Task goal - Each record must be written out again exactly. Skip any picture it contains.

Material for this exercise -
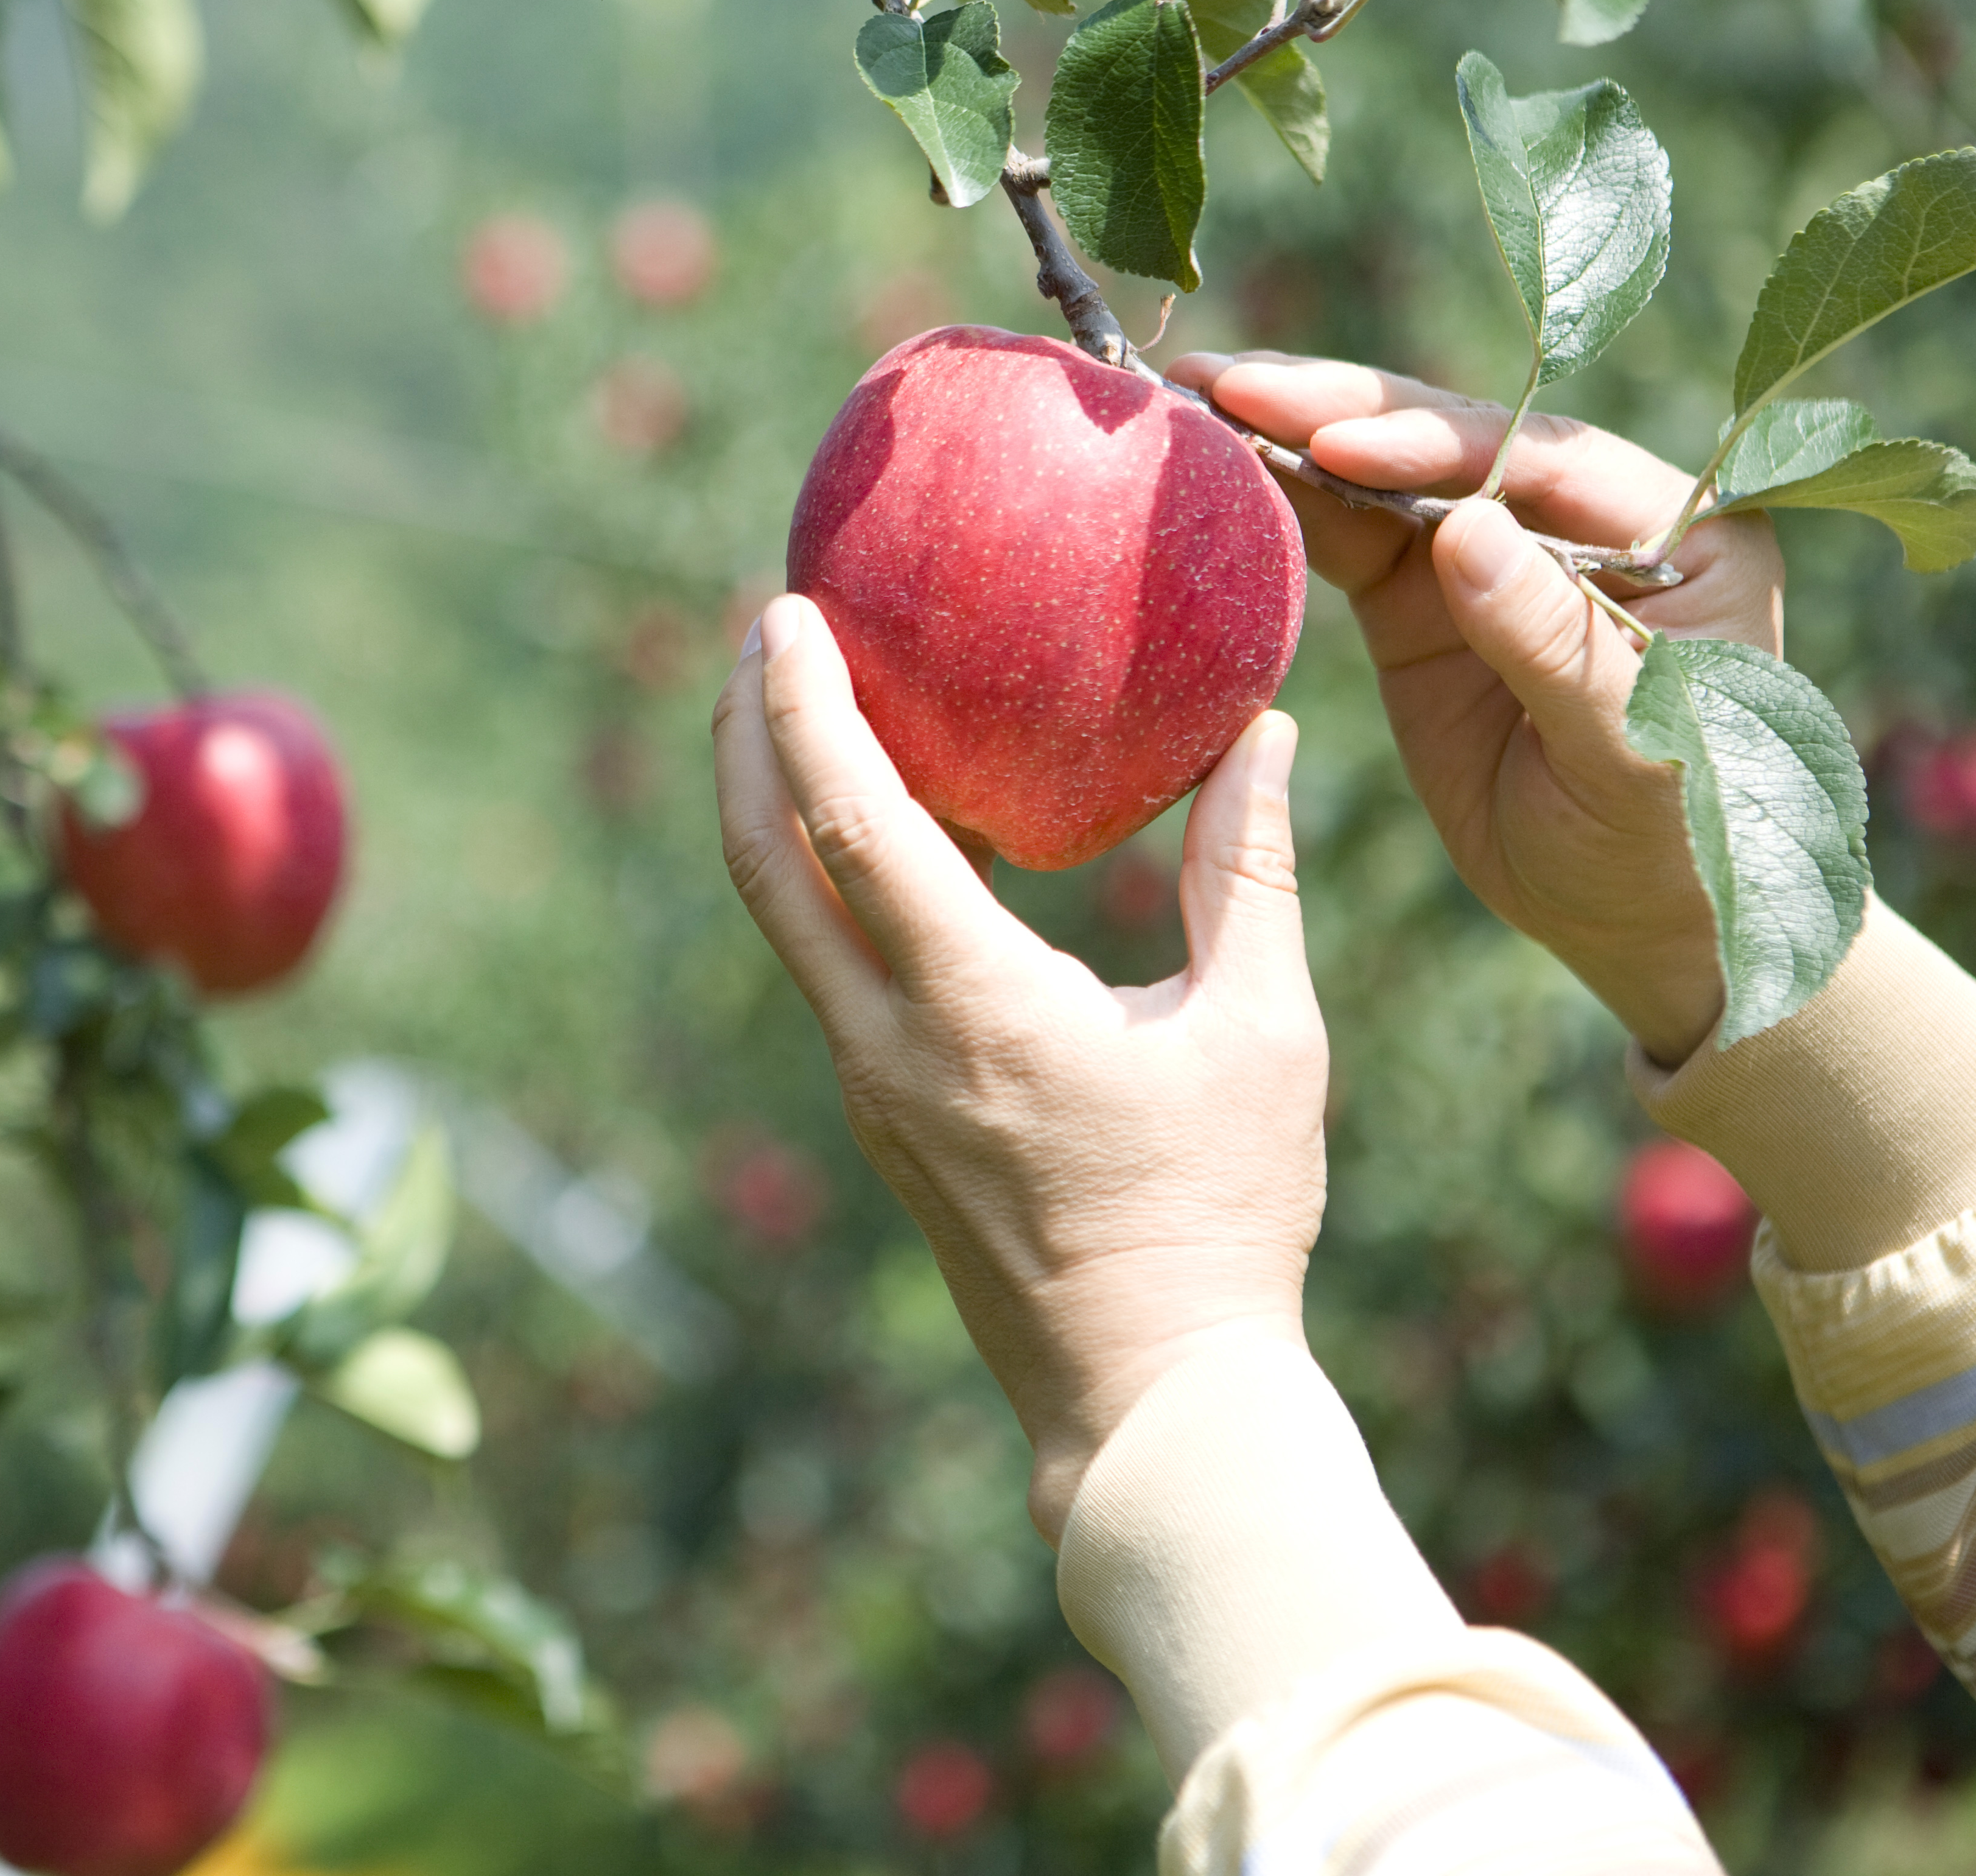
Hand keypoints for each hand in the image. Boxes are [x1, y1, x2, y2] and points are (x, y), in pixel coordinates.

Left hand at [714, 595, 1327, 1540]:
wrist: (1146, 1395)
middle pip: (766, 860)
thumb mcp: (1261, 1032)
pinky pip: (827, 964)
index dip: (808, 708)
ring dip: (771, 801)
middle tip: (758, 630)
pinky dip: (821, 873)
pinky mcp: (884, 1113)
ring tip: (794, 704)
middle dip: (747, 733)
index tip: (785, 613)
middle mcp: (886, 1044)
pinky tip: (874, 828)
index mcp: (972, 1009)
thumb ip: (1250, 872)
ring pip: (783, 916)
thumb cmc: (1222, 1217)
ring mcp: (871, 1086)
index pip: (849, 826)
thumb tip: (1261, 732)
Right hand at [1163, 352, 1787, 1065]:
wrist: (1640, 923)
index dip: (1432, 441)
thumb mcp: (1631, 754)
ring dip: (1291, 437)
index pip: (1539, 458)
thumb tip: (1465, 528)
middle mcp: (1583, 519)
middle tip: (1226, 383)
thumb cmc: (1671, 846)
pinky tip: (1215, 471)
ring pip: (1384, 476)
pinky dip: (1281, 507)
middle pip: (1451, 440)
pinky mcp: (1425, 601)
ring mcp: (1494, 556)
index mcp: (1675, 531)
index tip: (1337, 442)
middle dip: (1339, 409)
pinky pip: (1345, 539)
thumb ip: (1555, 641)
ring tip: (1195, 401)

Reply to the task -
Hand keypoints for each hand in the image. Boxes are [x1, y1, x2, y2] and points are (x, y), in pixel coordinates.

Left hand at [714, 595, 1327, 1540]:
wrist: (1146, 1395)
middle pip: (766, 860)
thumb mcp: (1261, 1032)
pinky pip: (827, 964)
index dip: (808, 708)
ring dip: (771, 801)
middle tip: (758, 630)
pinky dip: (821, 873)
pinky mcp: (884, 1113)
ring tip: (794, 704)
middle dip: (747, 733)
index tip: (785, 613)
middle mcp: (886, 1044)
pinky tip: (874, 828)
index mcp: (972, 1009)
thumb ip: (1250, 872)
ring pip: (783, 916)
thumb cmc: (1222, 1217)
ring mcp: (871, 1086)
index pip: (849, 826)
thumb tip: (1261, 732)
Right hand at [1163, 352, 1787, 1065]:
wrist: (1640, 923)
index dip: (1432, 441)
thumb mcp: (1631, 754)
ring dip: (1291, 437)
index pip: (1539, 458)
thumb tip: (1465, 528)
middle mcp: (1583, 519)
middle tip: (1226, 383)
thumb cmc: (1671, 846)
pinky tip: (1215, 471)
ring pip: (1384, 476)
pinky dip: (1281, 507)
middle pip: (1451, 440)
pinky mcp: (1425, 601)
ring mcp: (1494, 556)
index mcp: (1675, 531)
index tip: (1337, 442)
middle dip: (1339, 409)
pinky pip: (1345, 539)
thumb ip: (1555, 641)
ring tip: (1195, 401)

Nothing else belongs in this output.